I step back carefully, deliberately, as if sudden movement might trigger something worse. My spine remains straight, my expression calm as still water, but inside something fundamental has shifted. A tremor where there used to be certainty.

He laughs—soft, forced, the sound scraping against raw nerves as he tries to smooth the jagged edges of what just happened. "You're so tense lately. I wish you'd learn to relax and let go again. It's me, after all. You trust me, remember?"

It's just Mykhol, I tell myself desperately. He does this kind of thing—gets intense, gets possessive. It doesn't mean anything. He's always been dramatic, always pushed boundaries. This is normal for him.

But my body disagrees. Every nerve ending screams that something is wrong, that the familiar has become foreign and dangerous.

"Ana?" Mykhol asks, lips turning into that soft smile, the one he's always made just for me. "Did you hear me? I said you trust me, right?"

Of course I do. Of course I trust him. He's Mykhol. He saved me from isolation, made me feel less alone. This is just him being... him. Isn't it?

But when he steps forward again, movements slower this time, more careful, and his fingers brush a loose strand of hair behind my ear with devastating gentleness, I do flinch.

Just a flicker. Barely more than a caught breath.

But I feel it. And from the way his entire body goes still against mine, so does he.

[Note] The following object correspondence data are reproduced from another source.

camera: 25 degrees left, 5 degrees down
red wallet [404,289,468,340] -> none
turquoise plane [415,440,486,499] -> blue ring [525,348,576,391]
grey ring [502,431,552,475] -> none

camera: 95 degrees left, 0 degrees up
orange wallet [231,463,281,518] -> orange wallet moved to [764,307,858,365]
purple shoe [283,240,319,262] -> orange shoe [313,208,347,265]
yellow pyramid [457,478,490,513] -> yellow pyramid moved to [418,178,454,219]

Something cracks in his expression—confusion, hurt, a flash of something almost like panic. His hand hovers near my face, trembling slightly, before dropping to his side like a dead weight.

"Hey." He tries for that crooked smile, but it doesn't reach his eyes, which have gone wide and uncertain. "It's just me. You know that, right? Just me."

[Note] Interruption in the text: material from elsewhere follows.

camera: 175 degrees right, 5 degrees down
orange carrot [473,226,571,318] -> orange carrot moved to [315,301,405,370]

The desperation in his voice makes my chest ache with something complicated and unwanted. This is Mykhol—my cousin, my constant companion, the person who pulled me from five years of isolation. He's never hurt me. He wouldn't hurt me. He's just... he gets like this sometimes. Intense. Overwhelming. It's nothing new.

So why does every instinct I have scream at me to run?

I try to rationalize it away—he's upset, he's being dramatic, this is just how he shows he cares. But my body won't listen to reason. My skin still burns where he touched me, my heart hammers against my ribs like a caged bird, and something deep in my chest keeps ringing alarm bells I can't silence.

Stop it, I tell myself. You're overreacting. It's Mykhol. He does this stuff. You know it's nothing.

But the words feel hollow, unconvincing even to myself. I swallow hard, willing the shake in my hands to still.

"I should get back to work," I manage, the words coming out steady despite the chaos in my chest.

I don't wait for his response. I turn and walk away, each step measured and deliberate despite the storm writhing under my ribs. My arms fold across my body—not from cold, but from something else entirely. Something that feels like the world tilting off its axis.

He doesn't follow immediately. I can feel his gaze burning into my back like a physical weight, tracking my retreat with an intensity that makes my shoulders tense involuntarily. The silence stretches between us, thick with unspoken accusations and shattered assumptions.

At the garden's edge, I pause. My hand rises almost without conscious thought, fingers brushing the spot on my jaw where he held me. The skin feels different somehow—marked in a way that makes my stomach churn with recognition I don't want to face.

Behind me, I hear the soft crush of footsteps on grass, the whisper of fabric as he finally moves. But he doesn't call out, doesn't demand I return or explain myself. The silence feels heavier than words would have.

Something has shifted between us, fundamental and irreversible. A line has been crossed that I didn't even know existed until I found myself on the wrong side of it.

For the first time in my life, Mykhol—my compaion, my constant—feels like a stranger wearing a familiar face.

And I have absolutely no idea what that means? What just happened? Or what I'm supposed to do about it.